Land of the Wild Goose
Currituck County slips southward from the Virginia line like a long, narrow finger surrounded by water. The heavily traveled Caratoke Highway (Highway 168) runs down the spine of the peninsula and is the gateway to the Outer Banks for millions of visitors every year. However, on either side of this Highway lies a beautiful land and pristine waters.
On the east side of Piney Island lies Currituck Sound and Corolla and finally the Atlantic Ocean. There are no inlets to the sea and the Sound is noted for its population of fish and waterfowl. In fact, the sound is on a migration path for ducks, Canada geese, swan and other birds. Dozens of old hunt clubs still dot the tiny islands in the sound. The land of Currituck is just as fertile and fresh produce is abundant in the summer and fall.

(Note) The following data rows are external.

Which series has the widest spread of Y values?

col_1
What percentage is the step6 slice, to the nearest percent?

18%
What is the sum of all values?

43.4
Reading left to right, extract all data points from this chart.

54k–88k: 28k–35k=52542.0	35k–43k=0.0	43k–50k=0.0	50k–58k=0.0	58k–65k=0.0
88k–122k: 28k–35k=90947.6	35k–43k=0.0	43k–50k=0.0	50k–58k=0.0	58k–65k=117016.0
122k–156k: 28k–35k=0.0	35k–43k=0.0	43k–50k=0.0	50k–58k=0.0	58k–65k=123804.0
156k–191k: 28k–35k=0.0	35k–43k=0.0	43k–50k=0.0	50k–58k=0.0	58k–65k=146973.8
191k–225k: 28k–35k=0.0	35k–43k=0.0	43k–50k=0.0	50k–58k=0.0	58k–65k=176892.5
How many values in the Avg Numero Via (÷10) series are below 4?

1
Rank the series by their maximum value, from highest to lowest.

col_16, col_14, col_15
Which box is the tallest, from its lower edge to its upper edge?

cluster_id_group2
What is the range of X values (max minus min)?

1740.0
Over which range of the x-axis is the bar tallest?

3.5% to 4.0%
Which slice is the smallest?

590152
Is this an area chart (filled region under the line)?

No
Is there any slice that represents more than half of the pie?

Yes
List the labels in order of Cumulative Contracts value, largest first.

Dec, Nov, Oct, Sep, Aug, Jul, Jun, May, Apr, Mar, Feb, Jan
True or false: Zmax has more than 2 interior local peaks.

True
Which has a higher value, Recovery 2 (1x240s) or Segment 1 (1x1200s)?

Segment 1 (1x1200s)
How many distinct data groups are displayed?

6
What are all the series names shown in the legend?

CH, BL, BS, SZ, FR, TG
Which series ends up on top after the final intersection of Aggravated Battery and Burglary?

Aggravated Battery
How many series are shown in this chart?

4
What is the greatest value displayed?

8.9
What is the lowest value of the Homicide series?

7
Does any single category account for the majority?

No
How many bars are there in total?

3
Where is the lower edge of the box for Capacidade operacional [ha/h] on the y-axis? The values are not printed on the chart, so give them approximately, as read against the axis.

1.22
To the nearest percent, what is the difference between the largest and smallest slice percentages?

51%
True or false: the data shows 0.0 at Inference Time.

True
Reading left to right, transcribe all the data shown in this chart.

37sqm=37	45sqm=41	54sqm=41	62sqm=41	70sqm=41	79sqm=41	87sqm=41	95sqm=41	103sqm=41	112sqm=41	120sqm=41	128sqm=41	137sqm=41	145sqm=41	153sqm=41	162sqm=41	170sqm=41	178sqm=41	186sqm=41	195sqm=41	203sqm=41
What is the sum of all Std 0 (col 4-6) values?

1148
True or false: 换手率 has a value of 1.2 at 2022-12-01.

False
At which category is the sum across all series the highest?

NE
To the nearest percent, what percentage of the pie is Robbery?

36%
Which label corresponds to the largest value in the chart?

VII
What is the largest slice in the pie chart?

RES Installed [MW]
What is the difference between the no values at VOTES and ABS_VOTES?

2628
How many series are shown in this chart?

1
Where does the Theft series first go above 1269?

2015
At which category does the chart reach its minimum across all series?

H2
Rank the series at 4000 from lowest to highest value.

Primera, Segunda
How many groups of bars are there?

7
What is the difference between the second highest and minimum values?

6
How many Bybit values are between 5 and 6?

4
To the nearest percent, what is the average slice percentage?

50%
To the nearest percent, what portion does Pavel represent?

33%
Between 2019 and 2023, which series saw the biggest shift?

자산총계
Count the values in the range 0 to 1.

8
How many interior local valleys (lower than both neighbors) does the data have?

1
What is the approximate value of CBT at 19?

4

Towards the west of Piney Island , lies the Intracoastal Waterway and the North River which meanders slowly through the swamp and game lands, home to a wide variety of fresh water fish and reptiles. Adjacent to the North River are game lands and farmlands both home to bear, deer, raccoon, possum and many other mammals. The mainland, on the western bank, has several small communities.
Close to Piney Island along the Intracoastal Waterway is Coinjock, a familiar sight to current day water travelers long the Atlantic Intracoastal Waterway. Just as close but to the east is Waterlily, a small community located on Churches Island.